Casi a escondidas, como fue su campaña, Jeb abandonó la búsqueda de la presidencia de Estados Unidos y marcó el comienzo del otoño gris y frío para una de las dinastías políticas más poderosas del mundo en el último siglo: los Bush.
Abuelo senador, padre y hermano presidentes, y él candidato, todo resultó demasiado peso con el que no pudo este exgobernador de Florida, que se jugaba ante su pupilo Marco Rubio y el texano Ted Cruz, y el inefable Donald Trump.

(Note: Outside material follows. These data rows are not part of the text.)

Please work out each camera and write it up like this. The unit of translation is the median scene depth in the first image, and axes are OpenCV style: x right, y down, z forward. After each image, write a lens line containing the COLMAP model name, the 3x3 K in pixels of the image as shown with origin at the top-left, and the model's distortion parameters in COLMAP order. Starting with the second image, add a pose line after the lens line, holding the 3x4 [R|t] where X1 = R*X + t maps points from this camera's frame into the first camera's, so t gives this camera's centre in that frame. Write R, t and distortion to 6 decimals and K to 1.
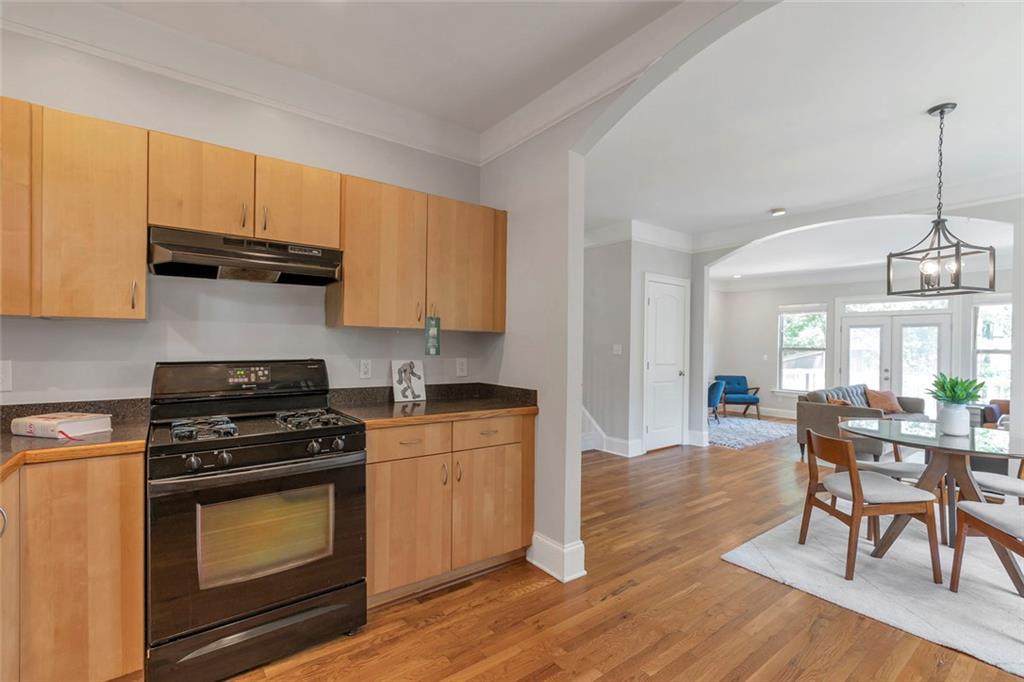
lens RADIAL K [[462.5, 0, 514.4], [0, 462.5, 344.6], [0, 0, 1]] dist [-0.003191, 0.001486]
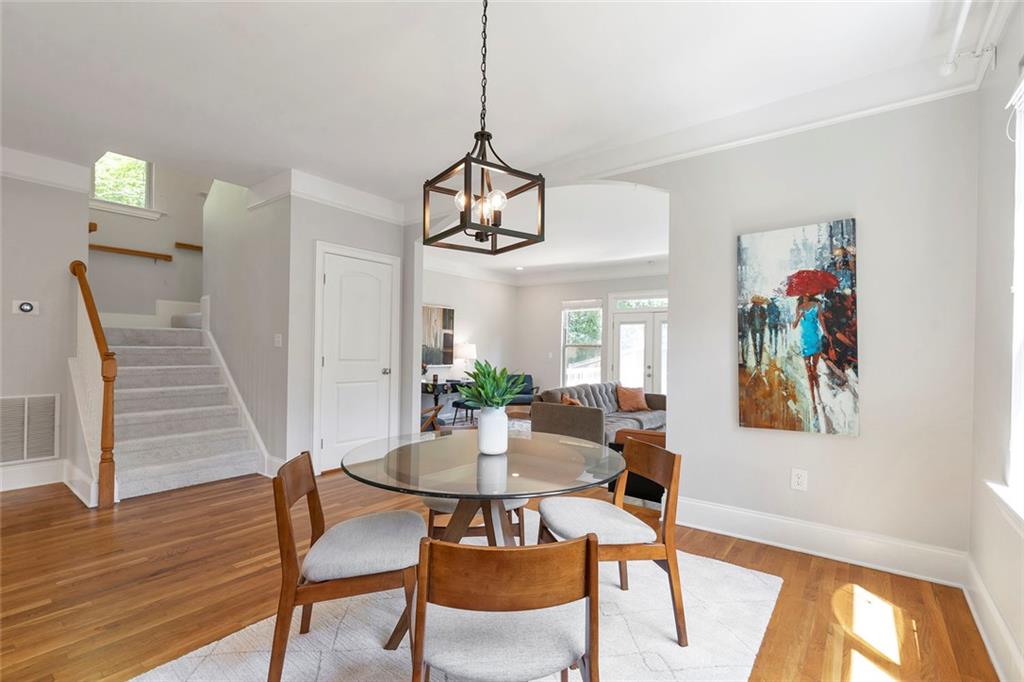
lens RADIAL K [[462.5, 0, 512.0], [0, 462.5, 347.5], [0, 0, 1]] dist [-0.003191, 0.001486]
pose [[0.966640, 0.001176, 0.256135, 0.539094], [-0.001266, 0.999999, 0.000185, 0.028963], [-0.256135, -0.000503, 0.966641, 0.230523]]
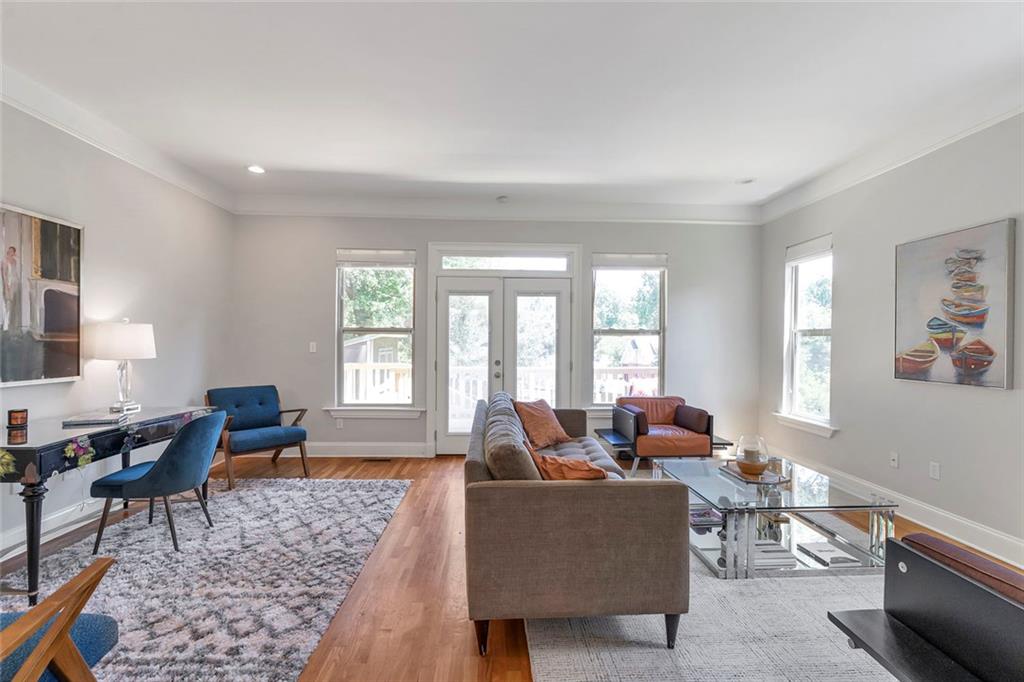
lens RADIAL K [[462.5, 0, 514.6], [0, 462.5, 344.8], [0, 0, 1]] dist [-0.003191, 0.001486]
pose [[0.573523, -0.015207, 0.819048, 0.595840], [0.000915, 0.999839, 0.017923, 0.040665], [-0.819189, -0.009530, 0.573444, 1.245723]]
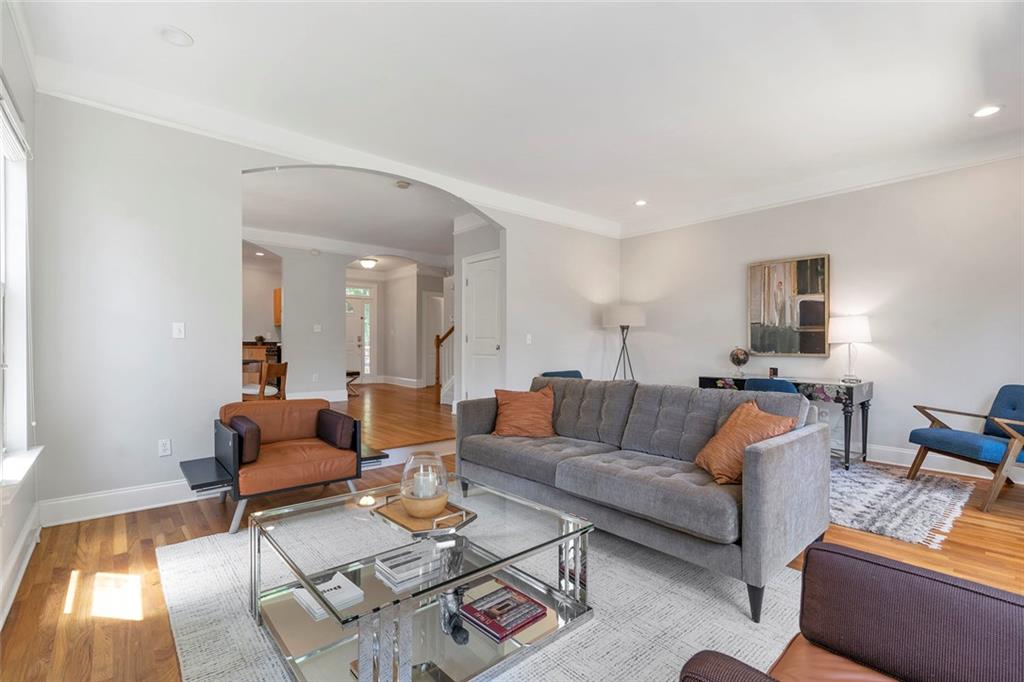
lens RADIAL K [[462.5, 0, 513.5], [0, 462.5, 346.9], [0, 0, 1]] dist [-0.003191, 0.001486]
pose [[0.059355, -0.007289, -0.998210, 1.950901], [-0.001658, 0.999971, -0.007400, 0.099215], [0.998236, 0.002094, 0.059341, 1.426914]]
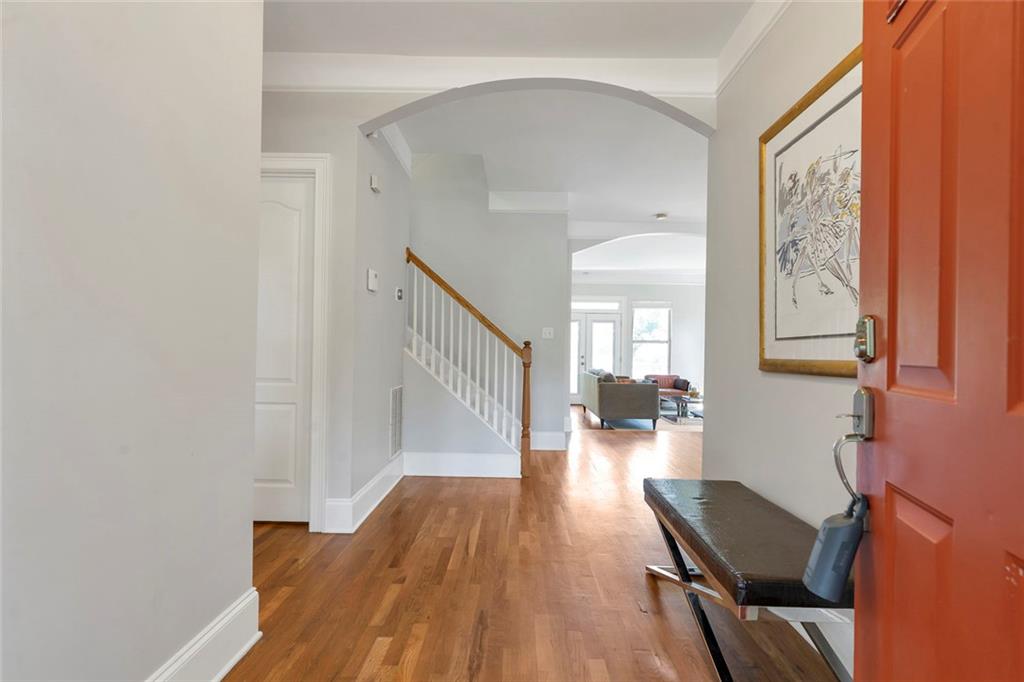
lens RADIAL K [[514.9, 0, 502.3], [0, 514.9, 345.1], [0, 0, 1]] dist [0.002142, 0.000062]
pose [[0.634981, 0.001704, 0.772526, -0.832046], [-0.007555, 0.999963, 0.004004, 0.041858], [-0.772491, -0.008379, 0.634971, 0.576891]]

Jeb Bush era, en palabras de los analistas, demasiado republicano para su partido, demasiado hispano para un blanco, demasiado serio para un elector como el estadounidense que, por razones aún incomprendidas, está enamorado del millonario bocón, racista, mediático, incendiario y populista Trump, a pesar de la larga fila de sus insultados: mexicanos, musulmanes, chinos, veteranos...
Demasiado republicano significa que era el candidato más republicano de todos, y demasiado hispano para ser blanco, quiere decir que a pesar de estar casado con una mexicana y de hablar español con fluidez, a los electores tal vez les pareció que ese era papel para Marco Rubio, cubano hijo de cubanos, y para Ted Cruz, también cubano hijo de cubanos y ultraconservador, pero ambos menos blancos, menos típicos, menos republicanos, si se quiere…
El hecho es que al retirar su aspiración, Jeb Bush, dio la estocada final a la carrera política de su controvertida familia, en realidad una dinastía a la que los estadounidenses han comenzado a reclamar por la guerra de Irak y todas las consecuencias que generó.
Por eso, la de las primarias en Carolina del Sur no fue una derrota para Jeb, sino una, muy humillante y dolorosa, catastrófica, para los Bush, “gente bien, de abolengo, modales distinguidos, con educación de élite, y de esa actitud sosegada y medio despreocupada de quienes están acostumbrados a los honores y las responsabilidades que les llegan casi por derecho propio”.
Jeb Bush se retiró por alguna razón entre su gran disciplina partidista y su mala suerte. Sin esforzarse en parecerlo, todo Estados Unidos lo distinguía como el más inteligente y capaz de la familia (el único, al decir de críticos ácidos).
Hace algunos años, cuando se enteró de que Jeb tenía todo listo para ser candidato, su hermano George W. se le adelantó. Y, ahora, cuando era el mejor, su pupilo Marco Rubio le clavó la espada que le regaló para que defendiera el ideario republicano.
Con ese bagaje y con el apoyo récord de grandes donantes, la enorme red de contactos familiares y el recuerdo de los floridanos de lo que hizo durante 10 años en la gobernación, Jeb Bush era el candidato republicano ideal.
Pero, con Rubio de segundo, detrás de Trump, Bush, nervioso, buscó que toda la familia le ayudara en la campaña. Era algo tarde y ya le decían lo que le dijo Trump: aspirante de baja energía. Querían decirle que no tiene carisma.
Tampoco pudo nunca deshacerse de las complicaciones generadas por su ilustre familia. Al principio dijo que él era independiente, con sus propias ideas, pero ante el asedio de los periodistas, no se atrevió a fijar una posición clara sobre la controversial decisión de su hermano de ir a la Guerra en Irak en 2003.
Jeb Bush llevaba toda su vida adulta preparándose para lanzarse por la presidencia. Ahora, ha quedado por fuera de los aspirantes. Pero, en verdad, la que ha quedado trunca es la frenética búsqueda del poder por parte de los Bush.
Era el heredero de la dinastía, y todo lo tenían preparado para enfrentar a la otra dinastía poderosa: la demócrata de los Clinton que, al menos hasta que se de en noviembre la elección presidencial, releva a los Bush como la familia más poderosa del mundo.